Budget doesn’t do enough to protect vulnerable in domestic violence cases

The Society is disappointed that Budget 2018 failed to provide for abolition of civil legal aid fees for victims of domestic violence.

  • No allocated funding to meet UN recommendations on abolition of civil legal aid in domestic violence cases
  • Call to cut waiting times for law centre consultations for legal aid applications – some waiting times up to 34 weeks
  • Call to sub-contract out work to cut waiting times

The Law Society of Ireland today expressed disappointment that Budget 2018 failed to allocate the funding for the abolition of civil legal aid fees for victims of domestic violence and called for reprioritisation of available funding to support vulnerable people during the coming year.

Keith Walsh, Chair of the Law Society’s Family and Child Law Committee said:

“We have long been advocating for increasing access to justice through providing greater access to civil legal aid. In tandem we have long sought a review of the means test to permit more people to become eligible for civil legal aid.”

“The Government’s position does not move towards addressing the United Nations’ recommendations to the Irish Government on legal aid contributions in domestic violence cases.”

“Domestic violence matters are some of the most heart-wrenching and difficult briefs a solicitor can work on. It is said that 1 in 5 women in Ireland who have been in a relationship have been abused by a current or former partner, and evidence shows there is a growing trend in men reporting being abused as well.”

“In addition to reviewing the means test the Legal Aid Board should consider sub- contracting out its work to its private practitioner schemes which are currently under resourced and hence underutilised. This would take pressure off the waiting lists in the law centres and permit the overworked solicitors and staff in the legal aid more space within which to deal with the already formidable waiting lists around the country.”

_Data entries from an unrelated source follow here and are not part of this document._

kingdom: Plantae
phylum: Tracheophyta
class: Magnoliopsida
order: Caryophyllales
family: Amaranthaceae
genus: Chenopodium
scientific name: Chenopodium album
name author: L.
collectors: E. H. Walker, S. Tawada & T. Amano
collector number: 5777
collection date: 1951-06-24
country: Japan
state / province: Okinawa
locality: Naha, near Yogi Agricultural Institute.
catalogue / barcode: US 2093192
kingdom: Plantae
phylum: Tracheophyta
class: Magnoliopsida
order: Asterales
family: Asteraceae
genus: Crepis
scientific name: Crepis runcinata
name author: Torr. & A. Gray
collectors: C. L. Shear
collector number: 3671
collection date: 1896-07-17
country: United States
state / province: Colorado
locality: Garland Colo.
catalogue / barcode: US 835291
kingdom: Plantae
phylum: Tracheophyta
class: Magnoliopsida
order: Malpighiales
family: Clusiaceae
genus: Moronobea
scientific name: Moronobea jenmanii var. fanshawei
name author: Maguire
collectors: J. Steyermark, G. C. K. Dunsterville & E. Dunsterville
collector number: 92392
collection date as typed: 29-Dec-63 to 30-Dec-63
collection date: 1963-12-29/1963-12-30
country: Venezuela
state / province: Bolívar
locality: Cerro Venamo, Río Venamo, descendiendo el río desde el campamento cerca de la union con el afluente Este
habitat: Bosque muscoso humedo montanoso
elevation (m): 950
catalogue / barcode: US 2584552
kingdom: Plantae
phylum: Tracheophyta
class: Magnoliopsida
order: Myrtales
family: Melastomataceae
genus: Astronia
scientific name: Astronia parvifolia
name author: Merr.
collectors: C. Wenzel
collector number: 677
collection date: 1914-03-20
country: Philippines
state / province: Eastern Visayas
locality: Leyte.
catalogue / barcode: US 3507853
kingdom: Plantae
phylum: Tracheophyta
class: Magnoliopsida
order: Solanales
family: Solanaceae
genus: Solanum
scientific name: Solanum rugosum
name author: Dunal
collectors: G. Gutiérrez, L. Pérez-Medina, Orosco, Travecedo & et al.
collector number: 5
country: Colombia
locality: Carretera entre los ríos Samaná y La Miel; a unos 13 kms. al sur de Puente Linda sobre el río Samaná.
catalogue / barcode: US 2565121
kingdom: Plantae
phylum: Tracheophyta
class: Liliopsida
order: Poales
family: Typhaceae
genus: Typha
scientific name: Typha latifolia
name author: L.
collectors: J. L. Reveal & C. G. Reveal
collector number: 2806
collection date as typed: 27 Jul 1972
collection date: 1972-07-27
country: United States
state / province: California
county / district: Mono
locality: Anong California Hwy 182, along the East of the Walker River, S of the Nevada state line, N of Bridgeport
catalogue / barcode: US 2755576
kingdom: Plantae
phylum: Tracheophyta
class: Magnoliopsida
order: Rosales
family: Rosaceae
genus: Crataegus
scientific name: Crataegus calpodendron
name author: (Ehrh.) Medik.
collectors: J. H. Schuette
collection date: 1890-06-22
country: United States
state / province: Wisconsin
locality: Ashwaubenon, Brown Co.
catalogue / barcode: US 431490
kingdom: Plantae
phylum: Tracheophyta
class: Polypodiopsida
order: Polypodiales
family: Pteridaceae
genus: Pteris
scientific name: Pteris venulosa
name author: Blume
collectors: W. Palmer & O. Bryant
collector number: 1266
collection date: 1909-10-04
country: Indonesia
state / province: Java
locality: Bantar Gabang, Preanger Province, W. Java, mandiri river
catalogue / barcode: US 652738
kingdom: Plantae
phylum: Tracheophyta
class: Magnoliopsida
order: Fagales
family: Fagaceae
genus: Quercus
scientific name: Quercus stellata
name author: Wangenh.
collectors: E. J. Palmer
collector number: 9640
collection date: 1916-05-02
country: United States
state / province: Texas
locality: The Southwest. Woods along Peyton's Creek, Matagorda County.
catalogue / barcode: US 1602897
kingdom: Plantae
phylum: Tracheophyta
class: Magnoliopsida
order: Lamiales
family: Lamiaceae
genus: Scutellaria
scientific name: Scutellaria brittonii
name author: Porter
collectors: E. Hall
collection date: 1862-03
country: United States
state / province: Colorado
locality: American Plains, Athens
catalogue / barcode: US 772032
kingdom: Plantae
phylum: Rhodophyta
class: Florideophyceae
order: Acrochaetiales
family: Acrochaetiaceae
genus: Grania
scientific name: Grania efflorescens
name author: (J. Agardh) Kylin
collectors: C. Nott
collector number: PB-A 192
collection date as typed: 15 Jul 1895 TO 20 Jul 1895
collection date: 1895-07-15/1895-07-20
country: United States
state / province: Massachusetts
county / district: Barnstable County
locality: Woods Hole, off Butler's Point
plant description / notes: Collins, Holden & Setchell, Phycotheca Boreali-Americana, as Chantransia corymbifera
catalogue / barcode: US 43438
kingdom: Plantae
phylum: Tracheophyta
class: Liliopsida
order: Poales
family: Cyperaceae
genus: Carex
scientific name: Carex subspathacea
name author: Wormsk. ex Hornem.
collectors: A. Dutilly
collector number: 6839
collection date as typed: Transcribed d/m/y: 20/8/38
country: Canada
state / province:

“We have serious concerns about the waiting times for consultations in law centres. In terms of waiting times, the applicant first has to go through a very detailed process of being vetted to ensure they are entitled to legal aid, only then do they go on the waiting list. This initial vetting process can take some time.”

The Legal Aid Board’s website provides detail of waiting times for first consultations at law centres (as at August 2017), including:

  • Cork South Mall Law Centre: 32 weeks
  • Tallaght Law Centre: 32 weeks
  • Navan Law Centre: 27 weeks

Breakdown figures available on the Legal Aid Board website

This is only the first consultation. There is no indication as to how long actually getting legal services takes after the initial consultation.  

“The Law Society calls for proper funding to be put in place for the Legal Aid Board which has been under resourced since 2008.”

“In addition we would like to pay tribute to the solicitors and staff in the Legal Aid Board who deliver a top class service in spite of the lack of resources and funding.”